## [EXERCISE BRIEF]
If a line in the records below contains "محمد", copy that line.

[Collected data entries]
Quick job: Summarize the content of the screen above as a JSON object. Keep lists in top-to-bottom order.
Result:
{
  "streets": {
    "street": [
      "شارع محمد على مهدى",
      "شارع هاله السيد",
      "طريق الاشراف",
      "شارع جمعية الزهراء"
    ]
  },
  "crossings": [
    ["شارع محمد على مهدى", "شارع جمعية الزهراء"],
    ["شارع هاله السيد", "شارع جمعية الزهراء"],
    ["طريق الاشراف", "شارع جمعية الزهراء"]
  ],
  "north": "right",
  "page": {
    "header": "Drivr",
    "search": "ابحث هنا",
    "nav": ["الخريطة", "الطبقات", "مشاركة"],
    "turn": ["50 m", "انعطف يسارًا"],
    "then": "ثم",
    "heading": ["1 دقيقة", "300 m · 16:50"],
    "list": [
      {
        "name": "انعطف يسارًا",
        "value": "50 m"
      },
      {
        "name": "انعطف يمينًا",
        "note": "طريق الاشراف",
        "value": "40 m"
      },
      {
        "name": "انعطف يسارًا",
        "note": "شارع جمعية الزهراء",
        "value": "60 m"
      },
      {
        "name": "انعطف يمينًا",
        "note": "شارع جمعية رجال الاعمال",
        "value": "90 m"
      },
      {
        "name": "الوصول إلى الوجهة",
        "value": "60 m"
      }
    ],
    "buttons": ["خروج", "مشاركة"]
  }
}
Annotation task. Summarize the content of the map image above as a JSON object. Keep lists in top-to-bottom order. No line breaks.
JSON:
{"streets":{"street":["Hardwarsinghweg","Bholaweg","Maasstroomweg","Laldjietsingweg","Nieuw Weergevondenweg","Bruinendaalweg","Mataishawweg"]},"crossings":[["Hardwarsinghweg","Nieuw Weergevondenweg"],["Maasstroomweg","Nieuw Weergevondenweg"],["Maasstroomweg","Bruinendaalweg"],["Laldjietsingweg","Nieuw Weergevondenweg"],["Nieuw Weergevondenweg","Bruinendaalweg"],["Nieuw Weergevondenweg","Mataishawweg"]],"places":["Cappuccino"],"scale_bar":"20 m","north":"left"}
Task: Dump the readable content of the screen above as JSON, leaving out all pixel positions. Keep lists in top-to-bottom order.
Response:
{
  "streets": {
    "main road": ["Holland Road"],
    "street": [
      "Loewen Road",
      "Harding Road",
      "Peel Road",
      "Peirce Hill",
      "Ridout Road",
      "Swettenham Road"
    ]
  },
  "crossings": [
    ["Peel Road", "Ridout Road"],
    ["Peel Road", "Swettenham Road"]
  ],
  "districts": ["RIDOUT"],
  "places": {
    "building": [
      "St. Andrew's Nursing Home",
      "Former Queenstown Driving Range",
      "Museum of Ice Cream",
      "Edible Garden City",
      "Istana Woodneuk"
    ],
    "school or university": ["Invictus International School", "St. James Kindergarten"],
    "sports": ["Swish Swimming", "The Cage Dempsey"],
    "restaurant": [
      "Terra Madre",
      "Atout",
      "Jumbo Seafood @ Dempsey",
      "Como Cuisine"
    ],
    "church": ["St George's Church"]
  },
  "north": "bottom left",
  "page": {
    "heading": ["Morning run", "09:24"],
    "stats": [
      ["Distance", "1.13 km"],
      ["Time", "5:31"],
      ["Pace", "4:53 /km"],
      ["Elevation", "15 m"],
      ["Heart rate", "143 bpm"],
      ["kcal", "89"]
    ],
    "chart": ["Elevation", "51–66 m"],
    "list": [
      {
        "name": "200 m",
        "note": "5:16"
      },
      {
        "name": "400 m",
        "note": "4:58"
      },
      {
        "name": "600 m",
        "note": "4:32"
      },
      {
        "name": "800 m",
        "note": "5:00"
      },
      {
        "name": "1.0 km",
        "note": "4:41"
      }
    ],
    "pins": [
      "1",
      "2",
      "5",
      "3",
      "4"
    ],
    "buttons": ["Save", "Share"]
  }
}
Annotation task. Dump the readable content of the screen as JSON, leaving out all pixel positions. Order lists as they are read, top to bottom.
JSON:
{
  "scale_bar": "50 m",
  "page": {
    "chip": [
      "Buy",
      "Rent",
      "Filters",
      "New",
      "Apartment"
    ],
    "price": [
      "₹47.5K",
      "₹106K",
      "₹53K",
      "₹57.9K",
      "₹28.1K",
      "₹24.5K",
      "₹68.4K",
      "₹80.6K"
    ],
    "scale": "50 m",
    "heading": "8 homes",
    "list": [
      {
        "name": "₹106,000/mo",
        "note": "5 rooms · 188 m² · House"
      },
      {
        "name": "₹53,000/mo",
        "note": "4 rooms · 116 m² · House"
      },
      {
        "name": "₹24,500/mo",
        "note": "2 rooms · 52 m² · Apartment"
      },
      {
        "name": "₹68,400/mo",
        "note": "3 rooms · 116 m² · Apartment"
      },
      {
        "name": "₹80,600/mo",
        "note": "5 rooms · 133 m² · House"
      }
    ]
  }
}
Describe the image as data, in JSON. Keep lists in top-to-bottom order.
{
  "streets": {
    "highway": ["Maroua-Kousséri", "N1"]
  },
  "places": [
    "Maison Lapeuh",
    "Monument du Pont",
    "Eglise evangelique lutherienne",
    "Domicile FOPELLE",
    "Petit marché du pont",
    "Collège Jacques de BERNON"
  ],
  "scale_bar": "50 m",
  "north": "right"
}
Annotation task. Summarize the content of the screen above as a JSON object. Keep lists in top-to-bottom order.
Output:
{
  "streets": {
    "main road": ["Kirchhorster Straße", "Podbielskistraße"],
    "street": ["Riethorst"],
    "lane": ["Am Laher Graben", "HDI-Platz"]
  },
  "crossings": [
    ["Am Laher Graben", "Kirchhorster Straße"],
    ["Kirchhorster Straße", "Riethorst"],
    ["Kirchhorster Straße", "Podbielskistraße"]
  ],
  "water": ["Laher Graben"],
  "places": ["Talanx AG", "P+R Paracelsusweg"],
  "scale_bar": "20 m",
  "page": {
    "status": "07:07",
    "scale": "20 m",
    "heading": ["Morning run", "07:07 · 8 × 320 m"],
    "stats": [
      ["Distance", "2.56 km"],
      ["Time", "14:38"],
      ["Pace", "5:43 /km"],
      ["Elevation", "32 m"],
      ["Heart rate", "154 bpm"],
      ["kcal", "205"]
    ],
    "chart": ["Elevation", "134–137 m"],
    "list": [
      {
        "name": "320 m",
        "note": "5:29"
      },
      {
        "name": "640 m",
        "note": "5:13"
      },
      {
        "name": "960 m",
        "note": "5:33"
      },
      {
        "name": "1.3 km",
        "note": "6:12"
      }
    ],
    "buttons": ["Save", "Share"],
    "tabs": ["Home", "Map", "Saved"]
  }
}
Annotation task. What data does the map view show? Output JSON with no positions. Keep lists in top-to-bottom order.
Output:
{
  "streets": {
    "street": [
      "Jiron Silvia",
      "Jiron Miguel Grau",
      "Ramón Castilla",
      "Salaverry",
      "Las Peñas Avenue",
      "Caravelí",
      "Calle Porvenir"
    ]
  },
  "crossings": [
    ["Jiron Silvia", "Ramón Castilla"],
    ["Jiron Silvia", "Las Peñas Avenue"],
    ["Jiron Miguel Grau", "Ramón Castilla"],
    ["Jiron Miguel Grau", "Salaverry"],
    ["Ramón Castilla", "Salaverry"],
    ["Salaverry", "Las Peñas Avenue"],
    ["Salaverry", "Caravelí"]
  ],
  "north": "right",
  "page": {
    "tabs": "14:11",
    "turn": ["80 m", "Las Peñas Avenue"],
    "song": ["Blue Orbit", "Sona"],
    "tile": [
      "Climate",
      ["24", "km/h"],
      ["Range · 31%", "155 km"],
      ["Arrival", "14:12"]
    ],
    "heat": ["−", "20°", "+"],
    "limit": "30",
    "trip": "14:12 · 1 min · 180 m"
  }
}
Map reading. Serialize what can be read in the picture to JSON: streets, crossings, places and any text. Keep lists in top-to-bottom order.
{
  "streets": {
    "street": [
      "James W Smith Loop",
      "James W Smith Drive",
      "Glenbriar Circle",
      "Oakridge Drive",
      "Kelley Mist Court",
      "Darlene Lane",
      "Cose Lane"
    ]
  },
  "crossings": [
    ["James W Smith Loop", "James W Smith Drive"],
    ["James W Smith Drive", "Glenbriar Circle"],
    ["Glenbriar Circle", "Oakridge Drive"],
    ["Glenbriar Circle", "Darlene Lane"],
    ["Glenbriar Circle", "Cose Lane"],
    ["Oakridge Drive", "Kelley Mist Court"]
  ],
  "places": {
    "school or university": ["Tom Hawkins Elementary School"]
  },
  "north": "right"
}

## [WRITTEN ANSWER]
      "شارع محمد على مهدى",
    ["شارع محمد على مهدى", "شارع جمعية الزهراء"],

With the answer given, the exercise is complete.